===== Supplied information =====

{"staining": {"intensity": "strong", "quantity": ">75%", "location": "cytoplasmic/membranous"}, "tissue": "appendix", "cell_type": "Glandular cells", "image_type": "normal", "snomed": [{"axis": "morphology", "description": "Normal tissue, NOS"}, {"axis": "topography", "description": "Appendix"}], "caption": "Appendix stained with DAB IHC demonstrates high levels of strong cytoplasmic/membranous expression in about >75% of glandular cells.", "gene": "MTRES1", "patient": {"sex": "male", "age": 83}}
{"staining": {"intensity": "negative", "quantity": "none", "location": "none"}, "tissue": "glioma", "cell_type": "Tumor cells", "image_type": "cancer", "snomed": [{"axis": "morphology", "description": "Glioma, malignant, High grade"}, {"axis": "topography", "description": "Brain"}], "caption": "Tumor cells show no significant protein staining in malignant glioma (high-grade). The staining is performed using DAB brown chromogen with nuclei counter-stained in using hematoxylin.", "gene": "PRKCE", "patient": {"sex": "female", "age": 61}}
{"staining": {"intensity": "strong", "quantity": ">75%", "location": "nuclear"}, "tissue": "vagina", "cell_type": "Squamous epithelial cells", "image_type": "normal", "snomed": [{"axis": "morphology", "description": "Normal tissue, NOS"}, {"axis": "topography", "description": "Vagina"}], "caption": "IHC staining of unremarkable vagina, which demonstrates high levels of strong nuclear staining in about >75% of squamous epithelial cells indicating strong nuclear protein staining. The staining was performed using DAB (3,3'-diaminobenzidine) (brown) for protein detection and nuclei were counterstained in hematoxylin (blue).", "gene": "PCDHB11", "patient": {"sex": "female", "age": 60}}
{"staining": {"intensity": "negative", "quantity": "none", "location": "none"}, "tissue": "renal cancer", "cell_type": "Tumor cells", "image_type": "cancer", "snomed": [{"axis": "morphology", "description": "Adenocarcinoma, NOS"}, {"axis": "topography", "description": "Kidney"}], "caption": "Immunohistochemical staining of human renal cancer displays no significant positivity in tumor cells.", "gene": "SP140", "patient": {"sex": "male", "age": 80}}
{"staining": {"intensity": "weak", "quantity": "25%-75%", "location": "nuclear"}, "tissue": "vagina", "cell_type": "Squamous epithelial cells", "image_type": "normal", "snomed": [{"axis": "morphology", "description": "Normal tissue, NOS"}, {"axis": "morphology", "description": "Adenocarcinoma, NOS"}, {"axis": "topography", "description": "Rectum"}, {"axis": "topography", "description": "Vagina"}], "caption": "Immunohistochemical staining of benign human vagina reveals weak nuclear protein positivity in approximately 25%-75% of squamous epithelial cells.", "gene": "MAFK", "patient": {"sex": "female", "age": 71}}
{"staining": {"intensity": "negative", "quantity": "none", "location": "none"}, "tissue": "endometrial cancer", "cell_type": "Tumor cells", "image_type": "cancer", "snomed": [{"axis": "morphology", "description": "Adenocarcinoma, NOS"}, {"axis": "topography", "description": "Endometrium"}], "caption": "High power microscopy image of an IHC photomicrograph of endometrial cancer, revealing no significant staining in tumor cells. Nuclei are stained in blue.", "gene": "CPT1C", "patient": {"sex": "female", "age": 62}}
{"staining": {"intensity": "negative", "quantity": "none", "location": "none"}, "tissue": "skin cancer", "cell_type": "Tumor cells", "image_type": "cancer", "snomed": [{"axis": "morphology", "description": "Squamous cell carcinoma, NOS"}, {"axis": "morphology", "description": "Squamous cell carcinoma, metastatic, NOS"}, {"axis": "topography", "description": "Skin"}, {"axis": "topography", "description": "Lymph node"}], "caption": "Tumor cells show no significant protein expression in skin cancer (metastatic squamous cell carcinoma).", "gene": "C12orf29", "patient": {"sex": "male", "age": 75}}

=====

Would you print exactly, and only, the lines of the data above from the line with "staining of human" through the line with "staining of benign", inclusive?

{"staining": {"intensity": "negative", "quantity": "none", "location": "none"}, "tissue": "renal cancer", "cell_type": "Tumor cells", "image_type": "cancer", "snomed": [{"axis": "morphology", "description": "Adenocarcinoma, NOS"}, {"axis": "topography", "description": "Kidney"}], "caption": "Immunohistochemical staining of human renal cancer displays no significant positivity in tumor cells.", "gene": "SP140", "patient": {"sex": "male", "age": 80}}
{"staining": {"intensity": "weak", "quantity": "25%-75%", "location": "nuclear"}, "tissue": "vagina", "cell_type": "Squamous epithelial cells", "image_type": "normal", "snomed": [{"axis": "morphology", "description": "Normal tissue, NOS"}, {"axis": "morphology", "description": "Adenocarcinoma, NOS"}, {"axis": "topography", "description": "Rectum"}, {"axis": "topography", "description": "Vagina"}], "caption": "Immunohistochemical staining of benign human vagina reveals weak nuclear protein positivity in approximately 25%-75% of squamous epithelial cells.", "gene": "MAFK", "patient": {"sex": "female", "age": 71}}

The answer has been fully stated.